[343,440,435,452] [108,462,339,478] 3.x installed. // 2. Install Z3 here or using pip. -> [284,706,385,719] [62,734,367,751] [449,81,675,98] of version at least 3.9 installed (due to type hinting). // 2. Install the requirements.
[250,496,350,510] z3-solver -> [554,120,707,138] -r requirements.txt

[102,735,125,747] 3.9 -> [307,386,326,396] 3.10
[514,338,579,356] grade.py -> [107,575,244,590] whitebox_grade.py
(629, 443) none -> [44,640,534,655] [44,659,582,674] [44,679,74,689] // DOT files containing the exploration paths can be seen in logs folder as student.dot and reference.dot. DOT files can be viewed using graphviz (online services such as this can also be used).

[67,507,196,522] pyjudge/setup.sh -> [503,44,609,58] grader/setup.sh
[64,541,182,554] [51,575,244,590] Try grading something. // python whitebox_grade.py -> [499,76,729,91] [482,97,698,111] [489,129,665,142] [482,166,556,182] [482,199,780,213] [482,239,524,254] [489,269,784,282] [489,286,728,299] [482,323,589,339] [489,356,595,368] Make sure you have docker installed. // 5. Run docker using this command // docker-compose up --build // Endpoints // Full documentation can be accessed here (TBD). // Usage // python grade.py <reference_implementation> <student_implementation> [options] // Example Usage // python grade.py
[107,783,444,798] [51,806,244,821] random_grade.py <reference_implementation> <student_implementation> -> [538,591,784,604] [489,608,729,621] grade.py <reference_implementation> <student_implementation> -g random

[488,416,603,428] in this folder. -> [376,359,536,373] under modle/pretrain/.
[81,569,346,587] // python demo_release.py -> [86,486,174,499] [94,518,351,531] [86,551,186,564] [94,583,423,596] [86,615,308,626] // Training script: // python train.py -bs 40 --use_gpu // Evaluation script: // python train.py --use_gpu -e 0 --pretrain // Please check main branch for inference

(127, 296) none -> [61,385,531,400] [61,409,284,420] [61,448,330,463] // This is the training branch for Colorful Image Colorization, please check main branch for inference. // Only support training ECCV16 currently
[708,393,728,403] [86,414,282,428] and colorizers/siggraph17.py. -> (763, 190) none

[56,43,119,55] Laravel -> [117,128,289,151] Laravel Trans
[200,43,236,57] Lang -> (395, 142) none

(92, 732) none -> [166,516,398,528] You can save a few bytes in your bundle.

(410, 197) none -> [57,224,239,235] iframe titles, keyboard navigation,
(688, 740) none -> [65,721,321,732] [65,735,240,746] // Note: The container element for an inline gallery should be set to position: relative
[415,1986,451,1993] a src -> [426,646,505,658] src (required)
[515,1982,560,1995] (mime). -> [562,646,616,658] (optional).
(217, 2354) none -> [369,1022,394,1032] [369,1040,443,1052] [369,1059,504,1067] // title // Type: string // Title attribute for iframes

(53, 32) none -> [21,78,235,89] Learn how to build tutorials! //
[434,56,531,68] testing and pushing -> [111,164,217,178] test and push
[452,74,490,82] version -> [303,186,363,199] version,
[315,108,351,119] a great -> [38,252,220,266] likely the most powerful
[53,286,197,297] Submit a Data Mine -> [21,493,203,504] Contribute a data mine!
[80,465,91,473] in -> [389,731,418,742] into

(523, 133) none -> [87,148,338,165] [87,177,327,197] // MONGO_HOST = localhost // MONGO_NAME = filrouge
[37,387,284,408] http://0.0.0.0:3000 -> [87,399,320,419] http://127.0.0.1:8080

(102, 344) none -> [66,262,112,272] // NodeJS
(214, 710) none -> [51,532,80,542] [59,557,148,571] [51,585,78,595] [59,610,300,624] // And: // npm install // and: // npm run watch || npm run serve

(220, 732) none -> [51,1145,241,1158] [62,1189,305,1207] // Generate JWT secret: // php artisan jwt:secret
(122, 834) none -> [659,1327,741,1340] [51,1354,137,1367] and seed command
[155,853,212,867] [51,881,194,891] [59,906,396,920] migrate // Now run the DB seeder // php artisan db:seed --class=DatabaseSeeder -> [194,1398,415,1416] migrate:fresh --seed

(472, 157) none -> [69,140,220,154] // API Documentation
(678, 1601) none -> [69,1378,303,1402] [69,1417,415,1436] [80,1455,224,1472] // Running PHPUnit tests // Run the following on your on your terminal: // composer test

* * *

**WORK TO BE COMPLETED**
This exercise calls for repeating every line of the data exactly.

**ANSWER SPACE**
[343,440,435,452] [108,462,339,478] 3.x installed. // 2. Install Z3 here or using pip. -> [284,706,385,719] [62,734,367,751] [449,81,675,98] of version at least 3.9 installed (due to type hinting). // 2. Install the requirements.
[250,496,350,510] z3-solver -> [554,120,707,138] -r requirements.txt

[102,735,125,747] 3.9 -> [307,386,326,396] 3.10
[514,338,579,356] grade.py -> [107,575,244,590] whitebox_grade.py
(629, 443) none -> [44,640,534,655] [44,659,582,674] [44,679,74,689] // DOT files containing the exploration paths can be seen in logs folder as student.dot and reference.dot. DOT files can be viewed using graphviz (online services such as this can also be used).

[67,507,196,522] pyjudge/setup.sh -> [503,44,609,58] grader/setup.sh
[64,541,182,554] [51,575,244,590] Try grading something. // python whitebox_grade.py -> [499,76,729,91] [482,97,698,111] [489,129,665,142] [482,166,556,182] [482,199,780,213] [482,239,524,254] [489,269,784,282] [489,286,728,299] [482,323,589,339] [489,356,595,368] Make sure you have docker installed. // 5. Run docker using this command // docker-compose up --build // Endpoints // Full documentation can be accessed here (TBD). // Usage // python grade.py <reference_implementation> <student_implementation> [options] // Example Usage // python grade.py
[107,783,444,798] [51,806,244,821] random_grade.py <reference_implementation> <student_implementation> -> [538,591,784,604] [489,608,729,621] grade.py <reference_implementation> <student_implementation> -g random

[488,416,603,428] in this folder. -> [376,359,536,373] under modle/pretrain/.
[81,569,346,587] // python demo_release.py -> [86,486,174,499] [94,518,351,531] [86,551,186,564] [94,583,423,596] [86,615,308,626] // Training script: // python train.py -bs 40 --use_gpu // Evaluation script: // python train.py --use_gpu -e 0 --pretrain // Please check main branch for inference

(127, 296) none -> [61,385,531,400] [61,409,284,420] [61,448,330,463] // This is the training branch for Colorful Image Colorization, please check main branch for inference. // Only support training ECCV16 currently
[708,393,728,403] [86,414,282,428] and colorizers/siggraph17.py. -> (763, 190) none

[56,43,119,55] Laravel -> [117,128,289,151] Laravel Trans
[200,43,236,57] Lang -> (395, 142) none

(92, 732) none -> [166,516,398,528] You can save a few bytes in your bundle.

(410, 197) none -> [57,224,239,235] iframe titles, keyboard navigation,
(688, 740) none -> [65,721,321,732] [65,735,240,746] // Note: The container element for an inline gallery should be set to position: relative
[415,1986,451,1993] a src -> [426,646,505,658] src (required)
[515,1982,560,1995] (mime). -> [562,646,616,658] (optional).
(217, 2354) none -> [369,1022,394,1032] [369,1040,443,1052] [369,1059,504,1067] // title // Type: string // Title attribute for iframes

(53, 32) none -> [21,78,235,89] Learn how to build tutorials! //
[434,56,531,68] testing and pushing -> [111,164,217,178] test and push
[452,74,490,82] version -> [303,186,363,199] version,
[315,108,351,119] a great -> [38,252,220,266] likely the most powerful
[53,286,197,297] Submit a Data Mine -> [21,493,203,504] Contribute a data mine!
[80,465,91,473] in -> [389,731,418,742] into

(523, 133) none -> [87,148,338,165] [87,177,327,197] // MONGO_HOST = localhost // MONGO_NAME = filrouge
[37,387,284,408] http://0.0.0.0:3000 -> [87,399,320,419] http://127.0.0.1:8080

(102, 344) none -> [66,262,112,272] // NodeJS
(214, 710) none -> [51,532,80,542] [59,557,148,571] [51,585,78,595] [59,610,300,624] // And: // npm install // and: // npm run watch || npm run serve

(220, 732) none -> [51,1145,241,1158] [62,1189,305,1207] // Generate JWT secret: // php artisan jwt:secret
(122, 834) none -> [659,1327,741,1340] [51,1354,137,1367] and seed command
[155,853,212,867] [51,881,194,891] [59,906,396,920] migrate // Now run the DB seeder // php artisan db:seed --class=DatabaseSeeder -> [194,1398,415,1416] migrate:fresh --seed

(472, 157) none -> [69,140,220,154] // API Documentation
(678, 1601) none -> [69,1378,303,1402] [69,1417,415,1436] [80,1455,224,1472] // Running PHPUnit tests // Run the following on your on your terminal: // composer test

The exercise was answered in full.